A viewport is a polygon viewing region in computer graphics.

In computer graphics theory, there are two region-like notions of relevance when rendering some objects to an image. In textbook terminology, the world coordinate window is the area of interest (meaning what the user wants to visualize) in some application-specific coordinates, e.g. miles, centimeters etc.

The word window as used here should not be confused with the GUI window, i.e. the notion used in window managers. Rather it is an analogy with how a window limits what one can see outside a room.

In contrast, the viewport is an area (typically rectangular) expressed in rendering-device-specific coordinates, e.g. pixels for screen coordinates, in which the objects of interest are going to be rendered. Clipping to the world-coordinates window is usually applied to the objects before they are passed through the window-to-viewport transformation. For a 2D object, the latter transformation is simply a combination of translation and scaling, the latter not necessarily uniform. An analogy of this transformation process based on traditional photography notions is to equate the world-clipping window with the camera settings and the variously sized prints that can be obtained from the resulting film image as possible viewports.

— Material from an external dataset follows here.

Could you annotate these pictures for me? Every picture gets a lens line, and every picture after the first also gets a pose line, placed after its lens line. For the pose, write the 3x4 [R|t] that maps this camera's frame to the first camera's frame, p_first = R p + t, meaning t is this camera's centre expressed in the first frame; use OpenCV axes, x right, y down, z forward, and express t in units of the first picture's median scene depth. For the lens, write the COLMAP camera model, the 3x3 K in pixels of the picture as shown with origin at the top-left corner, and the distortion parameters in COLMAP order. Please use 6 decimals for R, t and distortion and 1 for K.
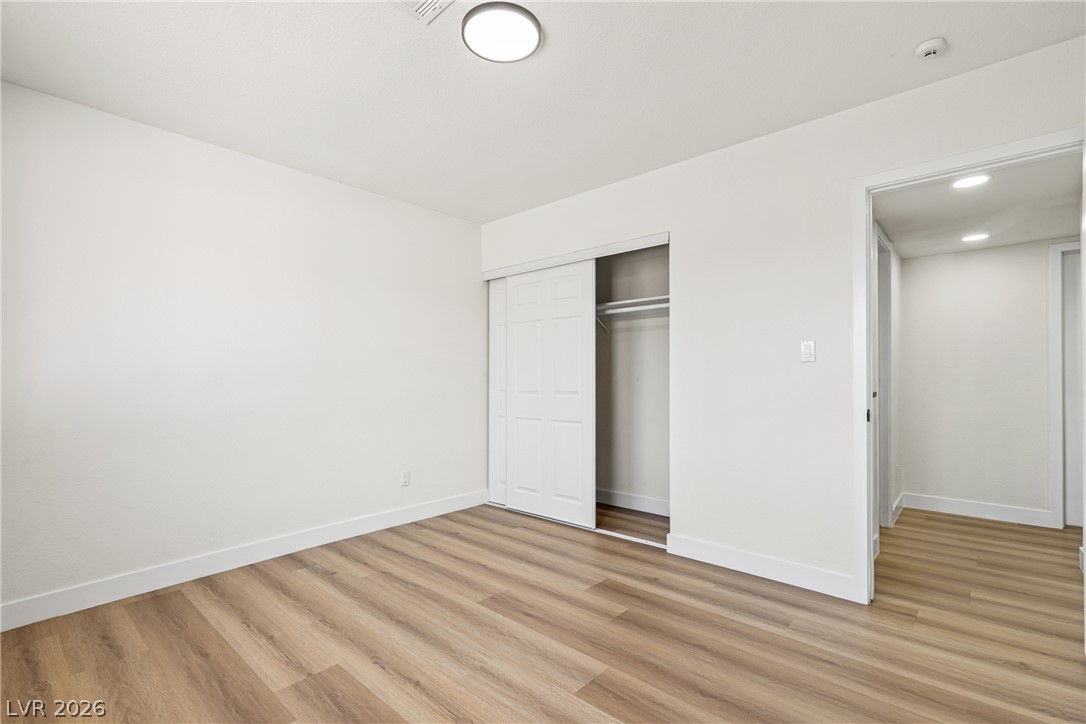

Because the physical-device-based coordinates may not be portable from one device to another, a software abstraction layer known as normalized device coordinates is typically introduced for expressing viewports; it appears for example in the Graphical Kernel System (GKS) and later systems inspired from it.

In 3D computer graphics, the viewport refers to the 2D rectangle used to project the 3D scene to the position of a virtual camera. A viewport is a region of the screen used to display a portion of the total image to be shown.

In virtual desktops, the viewport is the visible portion of a 2D area which is larger than the visualization device.

When viewing a document in a web browser, the viewport is the region of the browser window which contains the visible portion of the document. If the size of the viewport changes, for example as a result of the user resizing the browser window, then the browser may reflow the document (recalculate the locations and sizes of elements of the document). If the document is larger than the viewport, the user can control the portion of the document which is visible by scrolling in the viewport.